Reviewing and committing from the editor

Once a workflow is proposed, two more tools close the loop:

• bifrost_runbook { pipelineId } reads the proposal’s manual-task checklist — the things the Importer cannot do for you (create secrets, federate service connections via OIDC, label self-hosted runners), each flagged required/optional and done/outstanding. An assistant can walk you through them, or generate the gh commands to resolve them.

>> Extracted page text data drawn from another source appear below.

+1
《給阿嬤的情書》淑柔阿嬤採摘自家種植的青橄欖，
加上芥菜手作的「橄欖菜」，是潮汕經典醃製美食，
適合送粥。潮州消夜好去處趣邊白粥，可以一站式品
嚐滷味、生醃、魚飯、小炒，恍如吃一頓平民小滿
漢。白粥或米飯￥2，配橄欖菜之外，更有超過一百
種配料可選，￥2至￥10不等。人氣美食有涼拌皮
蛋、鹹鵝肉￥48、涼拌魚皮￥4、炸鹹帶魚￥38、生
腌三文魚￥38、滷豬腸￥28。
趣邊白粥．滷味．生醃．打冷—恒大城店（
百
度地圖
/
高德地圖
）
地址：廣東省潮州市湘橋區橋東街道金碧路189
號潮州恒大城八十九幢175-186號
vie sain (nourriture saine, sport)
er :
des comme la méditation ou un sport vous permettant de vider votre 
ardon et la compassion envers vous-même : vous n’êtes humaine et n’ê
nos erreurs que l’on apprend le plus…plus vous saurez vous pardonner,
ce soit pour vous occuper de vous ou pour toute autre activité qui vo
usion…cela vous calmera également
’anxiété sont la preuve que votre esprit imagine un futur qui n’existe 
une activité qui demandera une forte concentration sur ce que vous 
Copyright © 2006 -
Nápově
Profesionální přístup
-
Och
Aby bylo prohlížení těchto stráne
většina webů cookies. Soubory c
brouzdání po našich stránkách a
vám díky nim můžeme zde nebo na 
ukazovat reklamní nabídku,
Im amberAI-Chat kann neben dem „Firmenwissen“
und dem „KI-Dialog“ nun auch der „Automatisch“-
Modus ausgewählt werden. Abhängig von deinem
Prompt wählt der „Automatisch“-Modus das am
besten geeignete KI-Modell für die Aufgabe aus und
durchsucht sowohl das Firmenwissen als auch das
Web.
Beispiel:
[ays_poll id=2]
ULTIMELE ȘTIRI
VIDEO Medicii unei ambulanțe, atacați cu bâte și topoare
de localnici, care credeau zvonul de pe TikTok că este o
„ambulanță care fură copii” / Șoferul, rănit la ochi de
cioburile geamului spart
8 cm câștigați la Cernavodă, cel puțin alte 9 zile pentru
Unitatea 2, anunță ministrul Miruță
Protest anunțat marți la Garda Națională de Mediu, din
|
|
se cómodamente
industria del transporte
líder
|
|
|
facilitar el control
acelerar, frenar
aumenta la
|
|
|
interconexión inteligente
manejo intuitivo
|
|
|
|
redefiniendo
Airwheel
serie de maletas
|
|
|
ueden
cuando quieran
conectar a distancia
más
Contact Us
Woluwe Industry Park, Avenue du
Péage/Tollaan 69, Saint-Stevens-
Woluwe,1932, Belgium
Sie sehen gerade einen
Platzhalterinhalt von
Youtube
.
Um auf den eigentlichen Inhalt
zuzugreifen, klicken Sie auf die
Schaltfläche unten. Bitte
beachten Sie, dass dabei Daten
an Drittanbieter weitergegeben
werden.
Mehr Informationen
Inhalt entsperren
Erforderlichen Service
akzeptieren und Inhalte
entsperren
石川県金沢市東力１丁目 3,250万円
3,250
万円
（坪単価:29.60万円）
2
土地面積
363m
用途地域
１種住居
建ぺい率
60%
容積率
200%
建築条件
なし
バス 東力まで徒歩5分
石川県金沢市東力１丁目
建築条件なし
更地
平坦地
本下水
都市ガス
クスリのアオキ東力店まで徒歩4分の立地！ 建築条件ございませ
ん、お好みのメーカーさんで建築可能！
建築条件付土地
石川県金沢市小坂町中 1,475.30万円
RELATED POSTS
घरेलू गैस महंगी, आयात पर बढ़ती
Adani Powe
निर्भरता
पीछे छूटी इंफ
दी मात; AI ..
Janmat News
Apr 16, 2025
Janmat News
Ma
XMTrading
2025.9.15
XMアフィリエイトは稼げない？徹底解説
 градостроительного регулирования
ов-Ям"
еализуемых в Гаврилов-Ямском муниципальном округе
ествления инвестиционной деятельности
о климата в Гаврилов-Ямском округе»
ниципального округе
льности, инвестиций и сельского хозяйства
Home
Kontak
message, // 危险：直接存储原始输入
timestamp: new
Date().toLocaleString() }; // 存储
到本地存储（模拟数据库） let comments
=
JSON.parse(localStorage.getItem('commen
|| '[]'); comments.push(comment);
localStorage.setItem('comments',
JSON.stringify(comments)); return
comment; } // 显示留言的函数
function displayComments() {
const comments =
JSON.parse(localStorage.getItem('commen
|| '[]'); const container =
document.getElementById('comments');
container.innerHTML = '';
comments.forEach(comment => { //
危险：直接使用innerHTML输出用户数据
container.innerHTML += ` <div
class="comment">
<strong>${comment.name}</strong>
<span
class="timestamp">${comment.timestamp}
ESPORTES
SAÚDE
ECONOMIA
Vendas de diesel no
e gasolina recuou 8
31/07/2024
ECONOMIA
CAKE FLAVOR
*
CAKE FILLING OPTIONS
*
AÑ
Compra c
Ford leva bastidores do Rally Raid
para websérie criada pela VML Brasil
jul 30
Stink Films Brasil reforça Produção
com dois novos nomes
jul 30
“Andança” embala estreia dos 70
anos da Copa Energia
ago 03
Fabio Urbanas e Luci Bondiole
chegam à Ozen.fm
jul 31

• bifrost_commit { pipelineId } opens the pull request for an approved proposal. It is gated three ways, so an agent can never open a PR on its own:

  1. Tool opt-in. Disabled unless the server is started with BIFROST_MCP_COMMIT=1. By default the tool refuses and tells you how to enable it.
  2. Human approval. The proposal must already be approved — a decision made by a person in the review portal. The API rejects a commit in any other state, and there is no MCP tool that approves; the editor cannot self-approve.
  3. Live write. Even when committing, a real GitHub PR is opened only if the control plane runs with BIFROST_COMMIT_LIVE; otherwise a mock PR URL is returned. So you can rehearse the whole flow with zero external effect.

The default posture opens no pull requests and makes no GitHub write. Enabling bifrost_commit is a deliberate operator choice, and even then it only acts on work a human has already approved.

---

How far does the automation go?

Bifrost’s hard rules set the ceiling deliberately, and they are what make the automation trustworthy at portfolio scale:

• Review-first. The assistant can take you from legacy YAML to a proposed workflow with risk and a runbook autonomously. The commit and the pull request remain human-approved. Auto-commit is opt-in and gated behind approval plus validation.
• Grounded generation only. Every conversion carries the source snippet, the Importer’s converted output and the specific failure from the log. The model fills the gap from that diff — it never converts a pipeline from scratch.
• The LLM explains; it does not score. Risk and cost are deterministic. The assistant can explain an Amber rating but cannot move it.
• Everything is attestable. Each state transition and human action is appended to an immutable audit log, whether it originated in the portal or the editor.
• Air-gap capable. Routing can force every model call to a local provider (Ollama), so the whole editor flow runs with no pipeline data leaving the box.

A realistic end state: a Copilot agent in a <org>-migration-program repo opens the next Wave-1 pipeline, calls bifrost_convert, opens a draft PR with the proposed workflow plus the runbook as a checklist, and stops — a human reviews, ticks off the manual tasks, and merges. Bifrost turns “convert 180 pipelines by hand” into “review 180 grounded proposals,” in the tools the team already uses.

---

Roadmap for the editor flow

State	Status
Read-only context tools (portfolio, assessment, coverage, forecast, readiness, program board, report)	Shipped
validate_workflow structural check	Shipped
bifrost_convert — convert a pipeline to a proposed workflow from the editor	Shipped (wraps the review-first /convert endpoint)
bifrost_runbook — read a proposal’s manual-task checklist	Shipped
Gated bifrost_commit — open the PR after approval	Shipped (triple-gated, see below)

The engine is built; extending the editor surface is mostly exposing it through MCP, one review-first tool at a time.